それだけで彼女のカリスマがどれ程のモノであるのかが伺える。
「突入するのはこの私と、後ろに控える六人の天の遣い。
グルン・ドラス軍と我等の戦いは、勇壮なる兵士諸君の奮戦により勝利を収めました。
これより先は、永遠神剣の遣い手たる私とダラバ―――
カティマ=アイギアスと、ダラバ=ウーザの戦いです!」
数千の瞳がカティマを見つめている。
静かに、固唾を呑んで自らの王の言葉に耳を傾けている。
「約束しましょう。必ず勝利する事を! アイギア王国の旗をあの城に掲げん事を!
だから、信じてください。私を―――カティマ=アイギアスと、我を守護する天の遣い達を!
これより、暴君ダラバを討ち、この国に平和を取り戻して参りますッ!」
そう言って、カティマは胸を張り手を広げた。その瞬間に、ドッと湧き上がる歓声。
先程とは比べ物にならない熱気が広がっていた。
「行きましょう! ダラバは私が倒します。そこまでのお力をお貸しください」
「ええ。露払いはまかせてちょうだい」
「カティマさんには指一本触れさせないよっ!」
ドンと胸を叩く沙月と、笑顔の希美。
「ま、俺もこの世界を牛耳る将軍サマとは戦ってみたかったけど、ここはアンタに譲るわ」
「まぁ、アンタじゃ返り討ちに合うのが関の山だけどね」
「なんだとタリア!」
ソルラスカとタリア。
「俺はあまり力になれなかったけど……
出来る限りの手伝いと、応援ぐらいはさせて貰うよ」
浩二。
感謝の言葉と共に、彼等の横を通り抜け―――最後の人物の前に立つ。
「……望」
カティマがその名前を呼ぶと、望はスッと手を上げた。
それがどんな意図であるのか察したカティマは、くすっと笑って自分も手をあげる。
「道は、俺達が切り開くよ……」
「はい……」
「信じてる。俺は、カティマが絶対に勝つって信じてる」
「はい」
「カティマは一人じゃない。後ろには仲間が居るって事―――忘れるなよ?」
「はいっ!!!」
―――パァンッ!!!
手と手が重なり合う。横をすれ違う瞬間、目と目が合うと二人は笑いあった。
その時カティマが見せた笑顔は、他の皆には背を向ける形となっていたので見えていない。

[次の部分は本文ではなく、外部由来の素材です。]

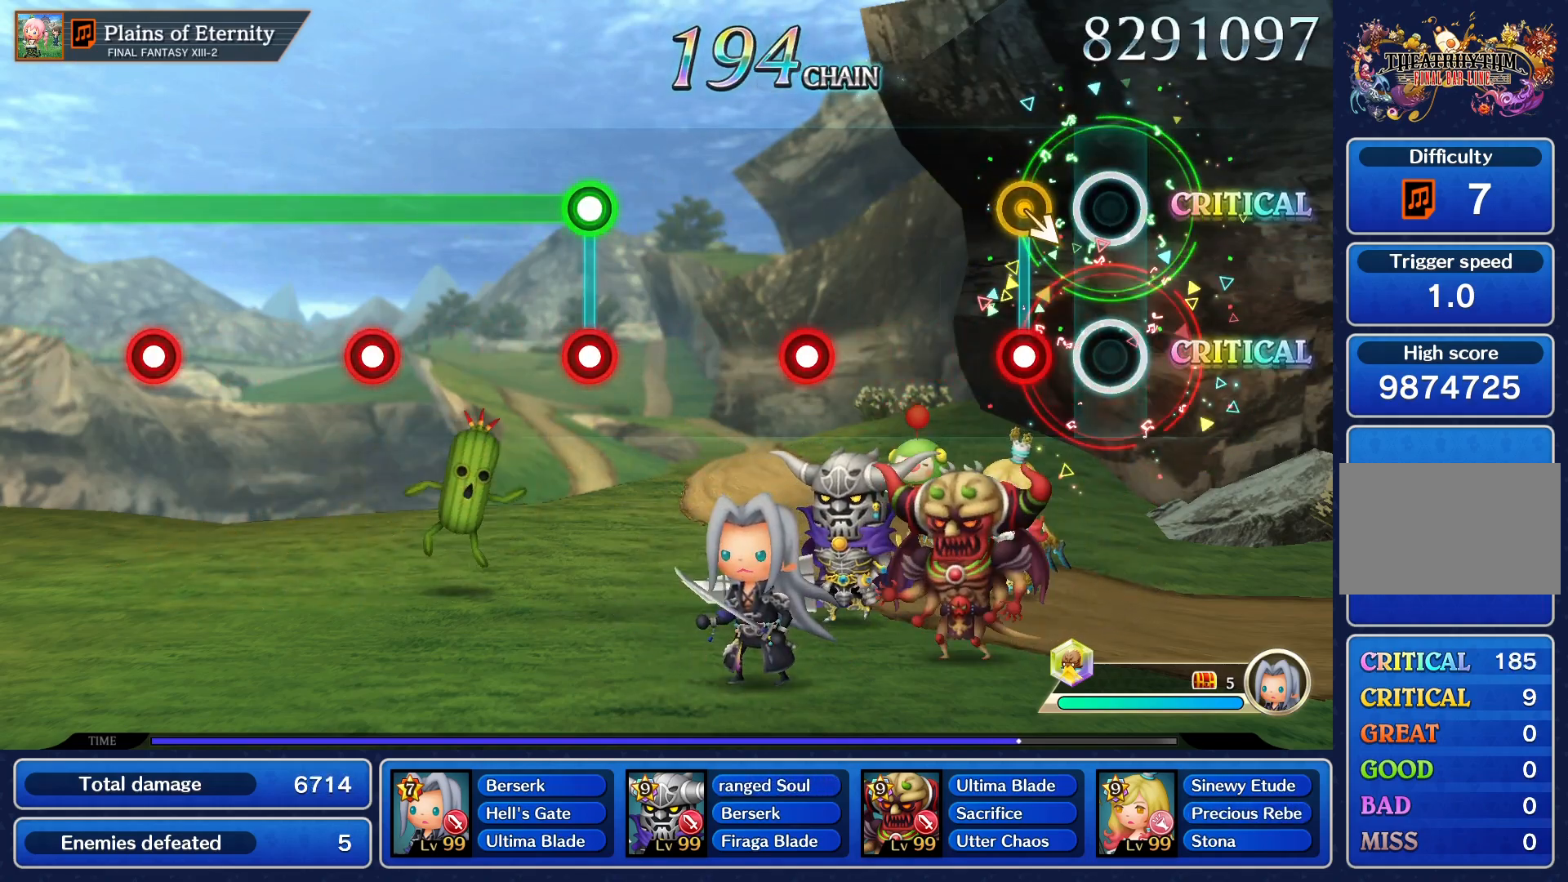
{"buttons": [], "left_stick": "center", "events": [[216, "R1", "down"], [333, "R1", "up"]]}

だからそれは、望だけが見た、望にのみ向けられた笑顔。
「………タハハ」
綺麗なんて言葉では足りないくらいに美しくして、
可愛いなんて、陳腐な言葉では表せられない程だと望は思った。
そんな笑顔が一人占めできた事に、望の顔が少しだけデレる。
「む~~っ!」
「の・ぞ・む・く~ん?」
勿論、そんな顔をした望を二人の恋する少女は許すはずも無く―――
「斉藤くん。ちょっとソレかして」
「え? あ、はい。ドウゾ……」
「ありがと」
「―――ちょっ、希美!? 沙月先輩!?」
「望ちゃんのぉ~~っ!」
「「 バカーーーーッ!!! 」」
―――沙月にハリセンで頭をぶっ叩かれ、希美のアッパーカットで宙を舞うのだった。